Выбрать главу

Теперь его задача в жизни определилась совершенно. Своих идей у него было очень мало, но к его услугам были чужие, и он привык усваивать их быстро, менял, по мере надобности, легко. Уже несколько лет он считался вождем мощного движения, называвшегося панарабским или даже панисламистским. Это было хорошо. Политики, желавшие ему понравиться (их было немало и за границей), называли его создателем движения. Это было еще лучше — он принимал благосклонно, как должное, хотя эта идея была тоже чужой и довольно старой. К исламу он в душе относился довольно равнодушно. Египтян любил, других же арабов почти не знал, кроме тех высокопоставленных людей, с которыми встречался на разных совещаниях; они в большинстве были очень ему неприятны, особенно короли. Догадывался, что они тоже его терпеть не могут, признают выскочкой и завидуют его престижу. Считал их ничтожными или, во всяком случае, незначительными людьми: им власть досталась по рождению, а он ее достиг сам, своими заслугами и гением.

С юношеских лет он был честолюбив и властолюбив. Как было со многими другими будущими диктаторами, он, подобно Колумбу, искал Индии и попал в Америку. Молодым офицером надеялся на хорошую военную карьеру и мечтал стать генералом — хорошо бы, если б несколько раньше полагавшегося обычно срока. Но войны не предвиделись, и египетская армия существовала больше на бумаге. Жизненный путь определился у него так же случайно, как, например, у Муссолини. Только в Египте, в отличие от Италии, социализм ничего обещать не мог. Другие возможности оказались выгоднее. Он примкнул к группе военных политиков, где конкуренция была невелика. Король Фарук стал очень непопулярен: потерял популярность «Вафд»; еще позднее Нагиб, при помощи которого он сделал карьеру. Все это он использовал со свойственной ему хитростью. Дошел до того, обычного в больших политических карьерах, момента, когда события сами начинают нести и выдвигать человека. От конкурентов освободился, из них Нагиб был последний (впредь до возможного появления нового). Ж он стал диктатором, о чем в юности и не мечтал — тогда совершенно было бы достаточно стать пашой. Знал, что ремесло диктатора опасно, но он был смелым человеком, и судьба некоторых диктаторов ровно ничего не доказывала: Муссолини и Гитлер погибли, но Франко или Сталин уцелели. Теперь если бы он и хотел, то не мог бы отказаться от власти, так как такой отказ почти наверное означал бы смерть. Да он никак и не хотел: уже несколько лет назад простодушно поверил и в свою звезду, и в свою гениальность: не он первый, не он и последний. Теперь был готовым спортсменом диктаториальной политики, не очень хорошим и не очень плохим.

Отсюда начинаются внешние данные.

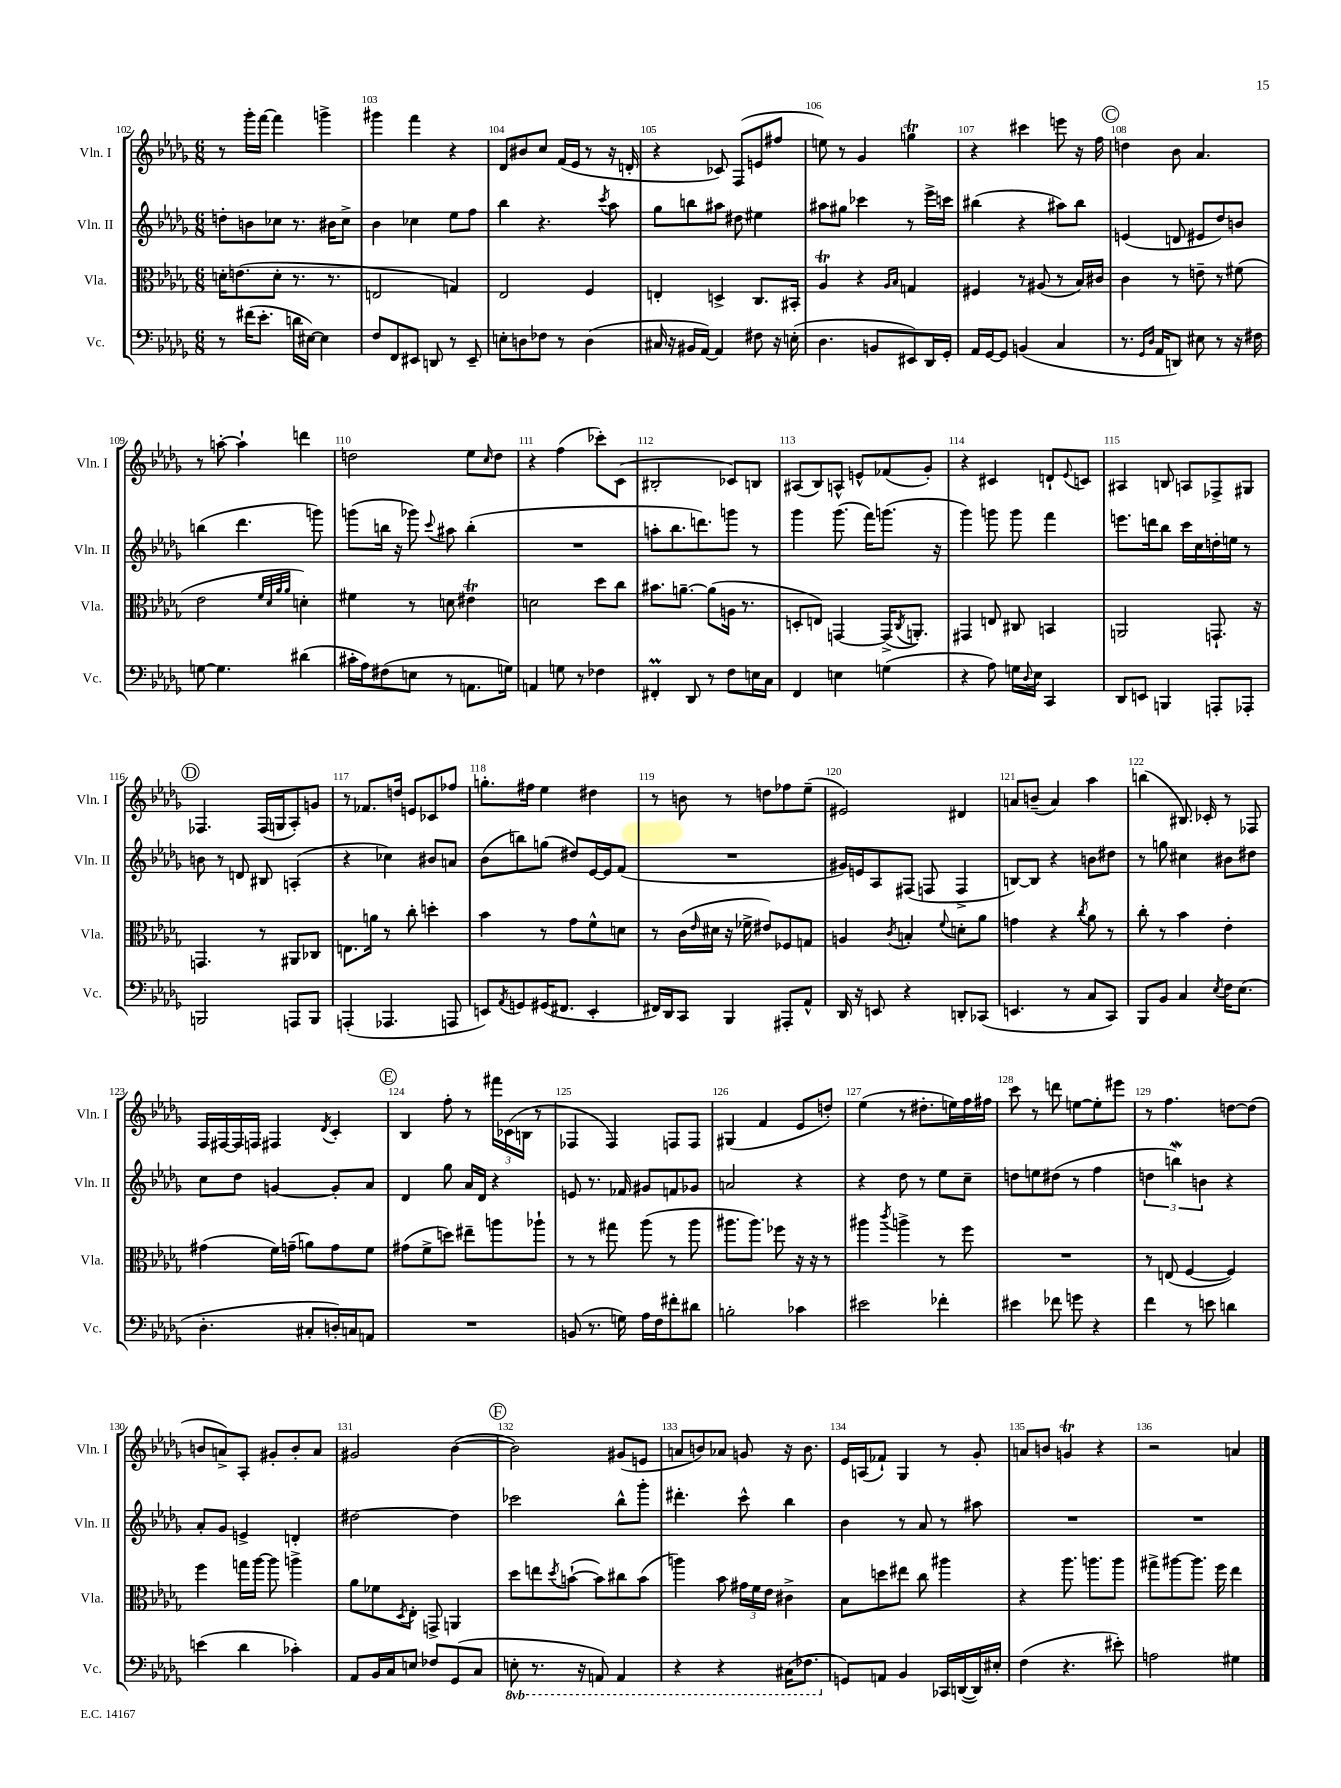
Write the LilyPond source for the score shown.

<<
\new StaffGroup <<
\new Staff = "s0" \with { instrumentName = "Vln. I" shortInstrumentName = "Vln. I" } {
    \clef treble \key des \major \numericTimeSignature \time 6/8
    r8 ges'''16-. f'''16~ f'''4 g'''4-> |
    gis'''4 f'''4 r4 |
    des'8 bis'8 c''8 f'16( ees'16 r8 r16 d'16-. |
    r4 ces'8) f8( e'8 fis''8 |
    e''8) r8 ges'4 g''4\trill |
    r4 cis'''4 e'''8 r16 f''16 |
    \mark \markup { \circle "C" } d''4 bes'8 aes'4. |
    r8 a''8~-. a''4-! d'''4 |
    d''2 ees''8 \grace { c''16 } d''8 |
    r4 f''4( ces'''8-.) c'8( |
    bis2-. ces'8) b8 |
    ais8( bes8) a8-^ e'8-^ fes'8( ges'8-.) |
    r4 cis'4 d'8-! \appoggiatura { ees'8 } c'8 |
    ais4 b8 a8 fes8-> gis8 |
    \mark \markup { \circle "D" } fes4. fes16( g16 aes8-.) g'8 |
    r8 fes'8. d''16 e'8 ces'8 fes''8 |
    g''8.-. fis''16 ees''4 dis''4 |
    r8 b'8 r8 d''8 fes''8 ees''8--( |
    eis'2) dis'4 |
    a'8 b'8--( a'4) aes''4 |
    b''4( bis8.) ces'16-. r8 fes8 |
    f16 fis16~ fis16 f16 fis4 \acciaccatura { des'8 } c'4-. |
    \mark \markup { \circle "E" } bes4 f''8-. r8 \tuplet 3/2 { fis'''16 ces'16( b16 } r8 |
    fes4 fes4) f8 f8 |
    gis4( f'4 ees'8 d''8-.) |
    ees''4( r8 dis''8.-. e''16) f''16 fis''16 |
    c'''8 r8 d'''8 e''8~ e''8-. eis'''8 |
    r8 f''4. d''8~ d''8( |
    b'8 a'8->) aes8-. gis'8-. b'8-. a'8 |
    gis'2 bes'4~( |
    \mark \markup { \circle "F" } bes'2) gis'8( e'8 |
    a'8 b'8) aes'8 g'8 r16 b'8. |
    ees'16 a16( fes'8-!) ges4 r8 ges'8-. |
    a'8 b'8 g'4\trill r4 |
    r2 a'4 \bar "|." |
}
\new Staff = "s1" \with { instrumentName = "Vln. II" shortInstrumentName = "Vln. II" } {
    \clef treble \key des \major \numericTimeSignature \time 6/8
    d''8-. b'8 ces''8 r8. bis'16 ces''8-> |
    bes'4 ces''4 ees''8 f''8 |
    bes''4 r4. \acciaccatura { c'''8 } aes''8 |
    ges''8 b''8 ais''8 dis''8 eis''4 |
    ais''8 gis''8 ces'''4 r8 ees'''16-> c'''16 |
    bis''4( r4 ais''8) bis''8 |
    \mark \markup { \circle "C" } e'4( d'8 eis'8 des''8) b'8 |
    b''4( des'''4. g'''8) |
    g'''8( b''16 r16 ges'''8) \appoggiatura { c'''8 } ais''8 b''4-.( |
    R2. |
    a''8-. bes''8. d'''8.) g'''8 r8 |
    ges'''4 ges'''8.( f'''16) g'''8.( r16 |
    ges'''4) g'''8 g'''8 f'''4 |
    e'''8. d'''16 bes''8 c'''16 c''16 d''16-. e''16 r8 |
    \mark \markup { \circle "D" } b'8 r8 d'8 bis8 a4-.( |
    r4 ces''4) bis'8 a'8 |
    bes'8( b''8) g''8( dis''8) ees'16~ ees'16 f'8( |
    R2. |
    gis'16) e'16 aes8 fis8( f8 f4-> |
    b8~) b8 r4 b'8 dis''8 |
    r8 g''8 cis''4 bis'8 dis''8 |
    c''8 des''8 g'4~ g'8-. aes'8 |
    \mark \markup { \circle "E" } des'4 ges''8 aes'16 des'16 r4 |
    e'8 r8. fes'16 gis'8 f'8 ges'8 |
    a'2 r4 |
    r4 des''8 r8 ees''8 c''8-- |
    d''8 e''8 dis''8( r8 f''4 |
    \tuplet 3/2 { d''4 b''4\mordent) b'4 } r4 |
    aes'8-. ges'8 e'4-> d'4-. |
    dis''2~ dis''4 |
    \mark \markup { \circle "F" } ces'''2 bes''8-^ ges'''8-. |
    dis'''4.-. c'''8-^ bes''4 |
    bes'4 r8 aes'8 r8 ais''8 |
    R2. |
    R2. \bar "|." |
}
\new Staff = "s2" \with { instrumentName = "Vla." shortInstrumentName = "Vla." } {
    \clef alto \key des \major \numericTimeSignature \time 6/8
    d'16-. e'8.( d'8-. r8. r8. |
    e2 g4) |
    ees2 f4 |
    e4-. d4-> c8. bis,16-. |
    aes4\trill r4 \grace { aes16 bes16 } g4 |
    fis4 r8 ais8( r8 bes16) cis'16 |
    \mark \markup { \circle "C" } c'4 r8 e'8-- r8 fis'8( |
    ees'2 \grace { f'32 des'32 aes'32 aes'32 } d'4-.) |
    fis'4 r8 d'8 eis'4\trill |
    d'2 des''8 c''8 |
    bis'8. a'8.~-- a'8( a16 r8. |
    d8-. e8) g,4~ g,16->( \acciaccatura { c8 } a,8.-.) |
    gis,4 e8 cis8 b,4 |
    a,2 g,8.-! r16 |
    \mark \markup { \circle "D" } g,4. r8 ais,8 ces8 |
    e8. a'16 r8 c''8-. d''4-. |
    bes'4 r8 ges'8 f'8-^ d'8 |
    r8 c'16( \grace { ees'16 } dis'16 r16 fes'16-> eis'8) fes8 g8 |
    a4 \acciaccatura { c'8 } b4-. \appoggiatura { f'8 } d'8-. aes'8 |
    g'4 r4 \acciaccatura { c''8 } aes'8 r8 |
    c''8-. r8 bes'4 ees'4-. |
    gis'4( f'16) g'16--( a'8) g'8 f'8 |
    \mark \markup { \circle "E" } gis'8( f'8-> d''8) eis''8-- a''8 aes''8-! |
    r8 r8 gis''8 aes''8( r8 aes''8 |
    ais''8. ais''8.) fes''8 r16 r16 r8 |
    ais''4 \acciaccatura { c'''8 } a''4-> r8 f''8 |
    R2. |
    r8 e8( f4~ f4) |
    f''4 g''16 aes''16~ aes''8 a''4-> |
    aes'8 fes'8 \acciaccatura { des8 } ees8-. g,8-> a,4 |
    \mark \markup { \circle "F" } des''8 e''8 \acciaccatura { des''8 } b'8~-!( b'8) cis''8 b'8( |
    a''4) bes'8 \tuplet 3/2 { gis'16 f'16 ees'16 } cis'4-> |
    bes8 d''8 eis''8 c''8 ais''4 |
    r4 aes''8. a''8. a''8 |
    gis''8-> ais''8~ ais''8. f''16 ees''4 \bar "|." |
}
\new Staff = "s3" \with { instrumentName = "Vc." shortInstrumentName = "Vc." } {
    \clef bass \key des \major \numericTimeSignature \time 6/8 \set Staff.ottavationMarkups = #ottavation-simple-ordinals
    r8 fis'16( ees'8.-. d'16 eis16~) eis4 |
    f8 f,8 eis,8 d,8 r8 eis,8-- |
    e8-. d8 fes8 r8 d4( |
    cis16 r16 bis,16 aes,16~) aes,4 fis8 r16 e16-.( |
    des4. b,8 eis,8) des,16 ges,16-. |
    aes,16 ges,16~ ges,8 b,4( c4 |
    \mark \markup { \circle "C" } r8. \grace { ges,16 des16 } aes,16 d,8) eis8 r8 r16 fis16 |
    g8~ g4. dis'4( |
    cis'16-. aes16) fis8( e8 r8 a,8. g16) |
    a,4 g8 r8 fes4 |
    fis,4-.\prall des,8 r8 f8 e16 c16 |
    f,4 e4 g4( |
    r4 aes8) g16 \appoggiatura { des8 } ees16 c,4 |
    des,8 e,8 b,,4 a,,8-. aes,,8-. |
    \mark \markup { \circle "D" } b,,2 a,,8 b,,8 |
    a,,4-.( aes,,4. a,,8 |
    e,8) \acciaccatura { aes,8 } g,8 gis,16( fis,8. e,4-. |
    fis,16) des,16 c,8 bes,,4 ais,,8-. aes,8-^ |
    des,16 r16 e,8 r4 d,8-. ces,8( |
    e,4. r8 c8 c,8) |
    bes,,8 bes,8 c4 \acciaccatura { ees8 } f16 ees8.( |
    des4.-. cis8-. d16-.) c16 a,8 |
    \mark \markup { \circle "E" } R2. |
    b,8( r8. g16) aes16 f16 fis'8-. dis'8 |
    b2-. ces'4 |
    eis'2 fes'4-. |
    eis'4 fes'8 g'8 r4 |
    f'4 r8 e'8 d'4 |
    e'4( des'4 ces'4-.) |
    aes,8 bes,16 c16 e8 fes8 ges,8( c8 |
    \mark \markup { \circle "F" } \ottava #-1 e,8-. r8. r16 a,,8) a,,4 |
    r4 r4 cis,16( fes,8. \ottava #0 |
    g,8) a,8 bes,4 ces,16 d,16~( d,16) eis16-. |
    f4( r4. eis'8-.) |
    a2 gis4 \bar "|." |
}
>>
>>
\layout { \context { \Score currentBarNumber = #102 \override BarNumber.break-visibility = ##(#f #t #t) barNumberVisibility = #all-bar-numbers-visible } }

Ему хотелось стать и «теоретиком». Это было, в конце концов, необязательно — Муссолини, например, теоретиком не был, — но очень желательно: Гитлер и Сталин были. Диктатор-теоретик был, бесспорно, выше чином, чем диктатор обыкновенный. Насер и написал какую-то брошюру «Философия революции». Заглавие было отличное, однако книга, он сам видел, вышла жиденькая. Приближенные, как водится, ею восторгались. Все же до него доходили слухи о разных насмешливых отзывах, вызывавших у него бешенство и кровожадные чувства.

Накануне он лег поздно и не вполне выспался. Проснулся на каком-то необыкновенном триумфе: где-то его при бурных овациях бесчисленных толп венчали повелителем всех восточных народов. Даже досадно было, что проснулся. Он был еще накануне очень возбужден сенсацией: французы обманным способом захватили самолет с вождями алжирских повстанцев, гостями мароккского султана. Этому просто не было имени! Насер был возмущен тоже искренно и простодушно. Своих собственных дел он никогда не порицал — как почти все диктаторы, всегда был прав, — но порицать их с моральной точки зрения ему и в голову не приходило: тут совершенно сходился уже не почти со всеми, а решительно со всеми диктаторами. Не могло прийти ему в голову и то, что тогда так же надо было бы относиться и к другим.

Он пробежал последние телеграммы и телефонограммы. И его возмущение еще увеличилось от того, что как будто действие французов совершенно удалось: захватили опасных врагов, приобрели много ценнейших материалов. Основное распоряжение по печати и по дипломатическому ведомству им уже было дано — возмущаться и негодовать вовсю. Больше делать было, собственно, нечего. Он опять взглянул на часы и приказал ввести первого посетителя через две минуты: это значило не через полторы и не через две с половиной. У всех приближенных были хронометры.